** What is required **
Where "hand" occurs in a line of the entries below, copy that line.

------ Extracted data

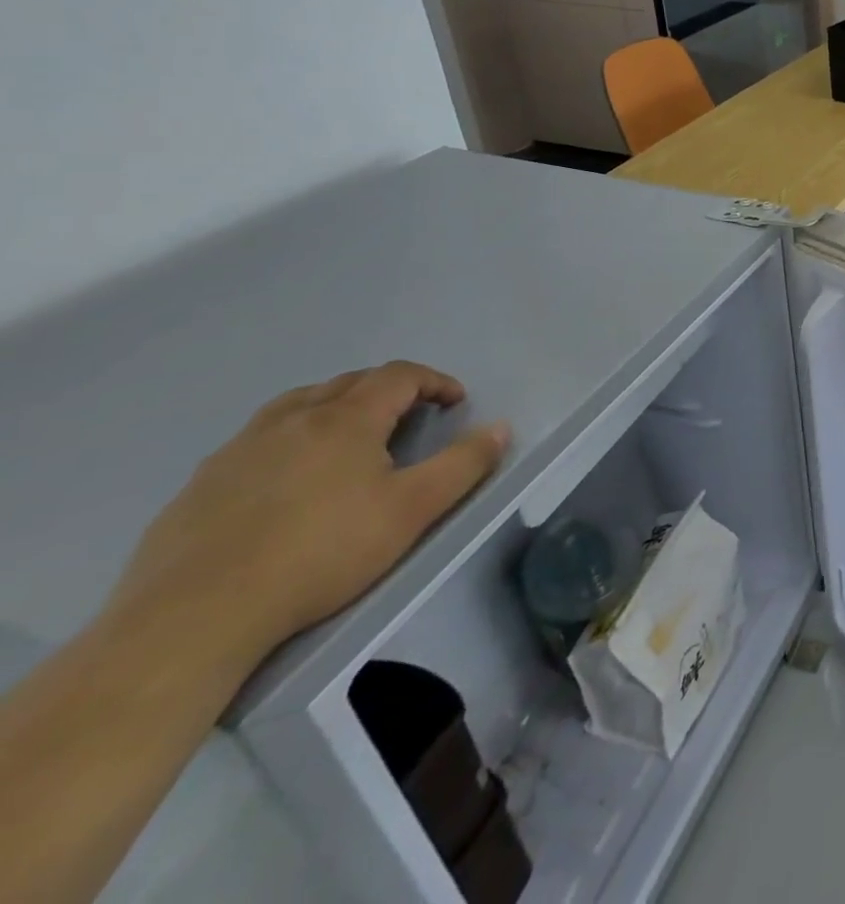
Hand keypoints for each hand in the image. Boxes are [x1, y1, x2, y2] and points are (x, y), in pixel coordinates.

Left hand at [106, 363, 507, 664]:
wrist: (195, 617)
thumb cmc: (322, 553)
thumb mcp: (413, 510)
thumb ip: (464, 464)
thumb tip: (500, 428)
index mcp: (345, 419)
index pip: (399, 376)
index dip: (434, 381)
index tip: (455, 402)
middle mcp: (291, 420)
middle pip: (348, 383)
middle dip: (388, 390)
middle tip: (410, 418)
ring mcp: (238, 450)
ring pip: (296, 405)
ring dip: (334, 406)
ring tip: (349, 437)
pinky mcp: (200, 485)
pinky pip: (256, 440)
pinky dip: (289, 439)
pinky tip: (288, 480)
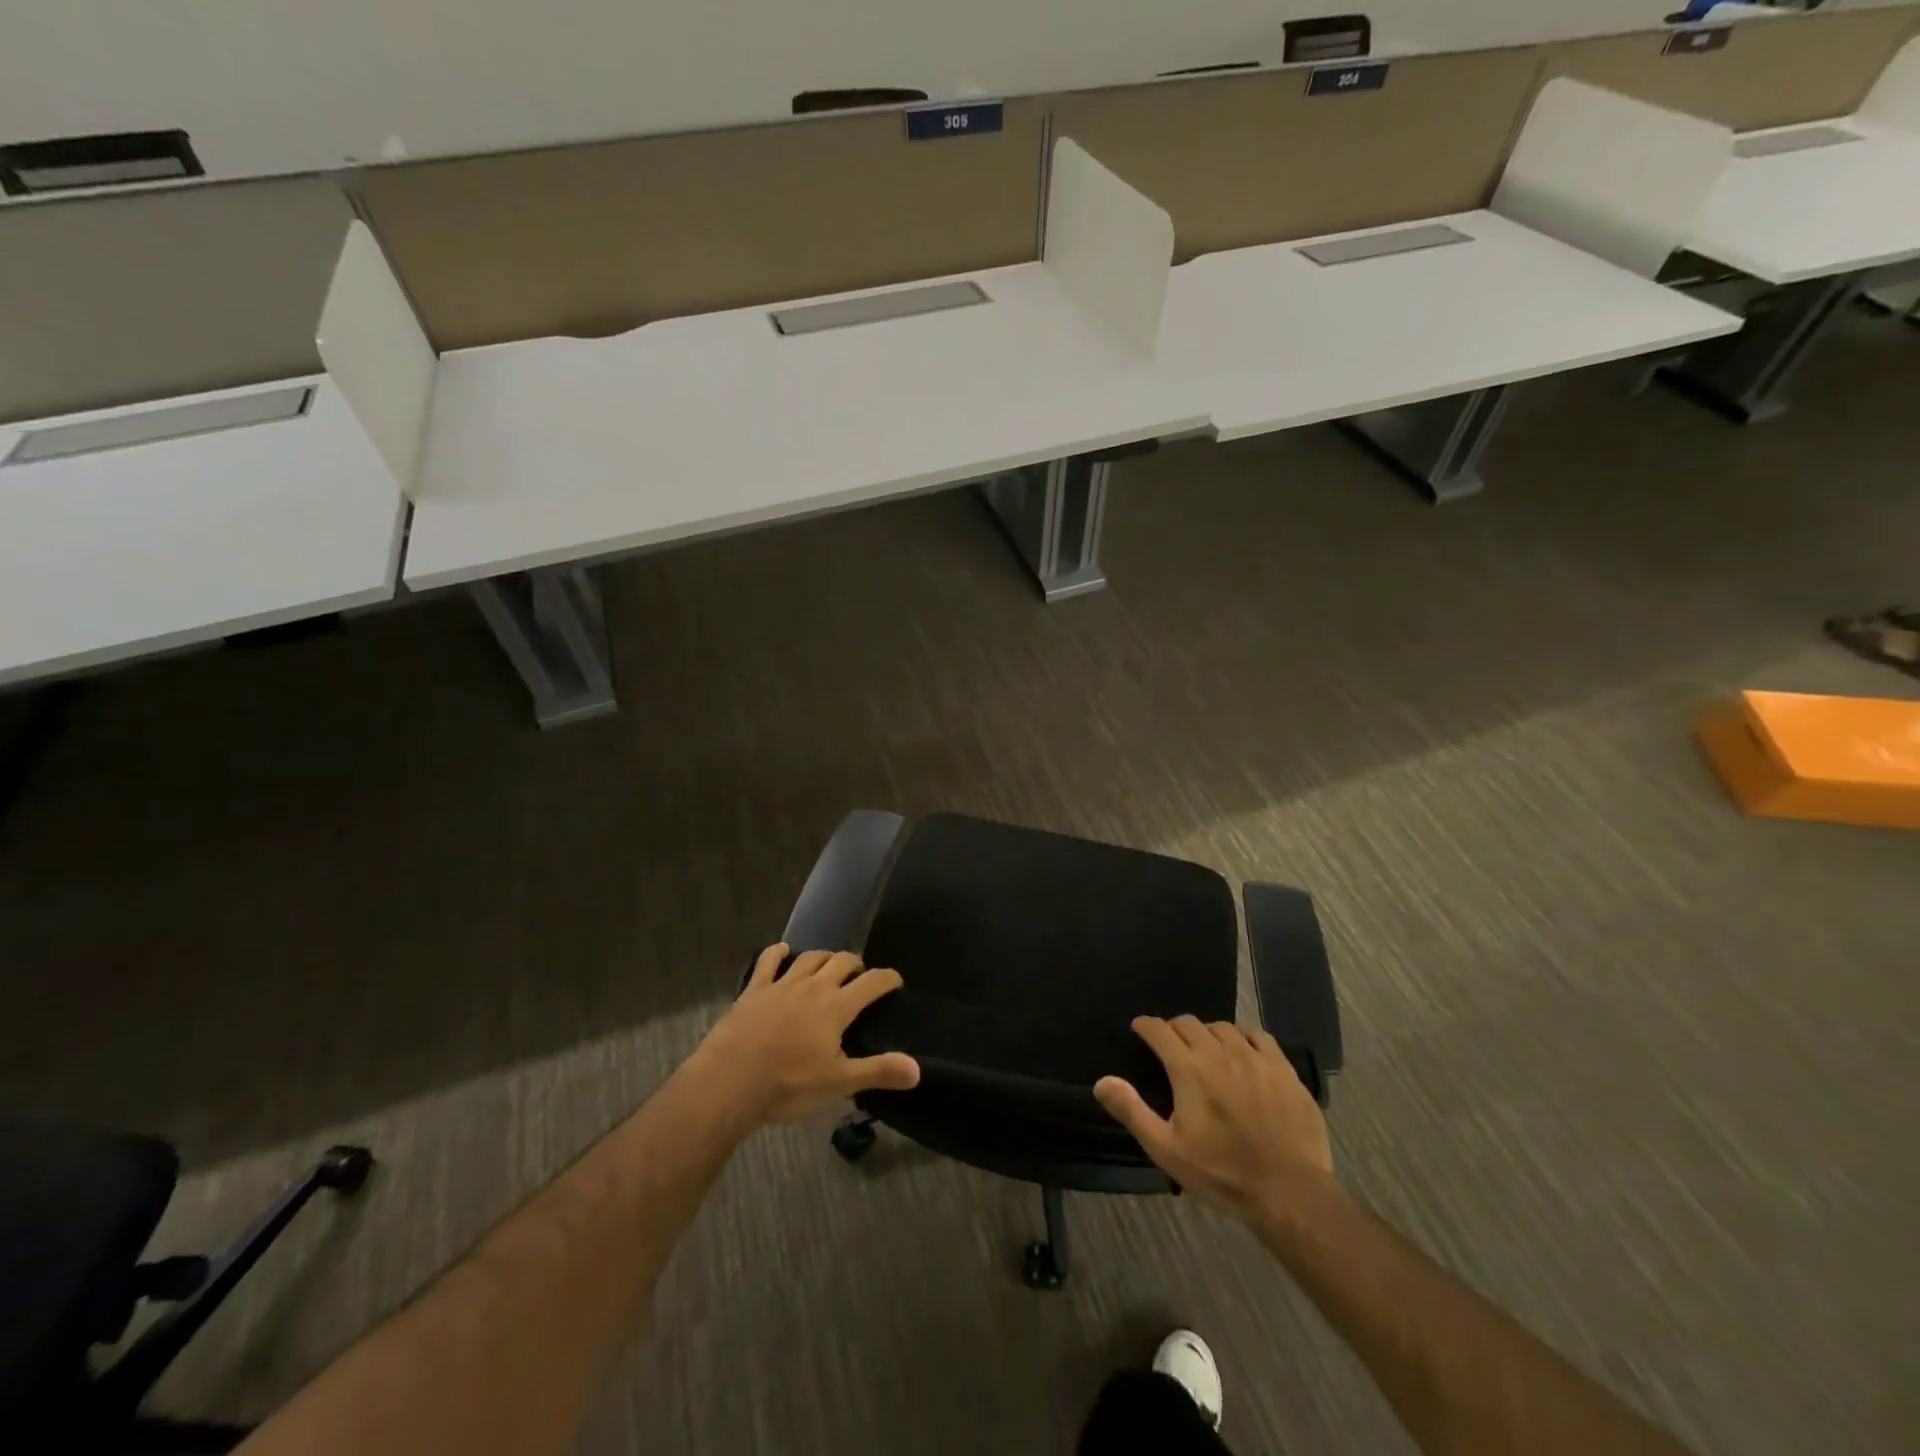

------------

** Reply to the exercise **
Hand keypoints for each hand in the image. Boxes are [x1, y1, x2, y2] and points are (x, y), in pixel coordinates.
Left hand at [106, 363, 507, 664]:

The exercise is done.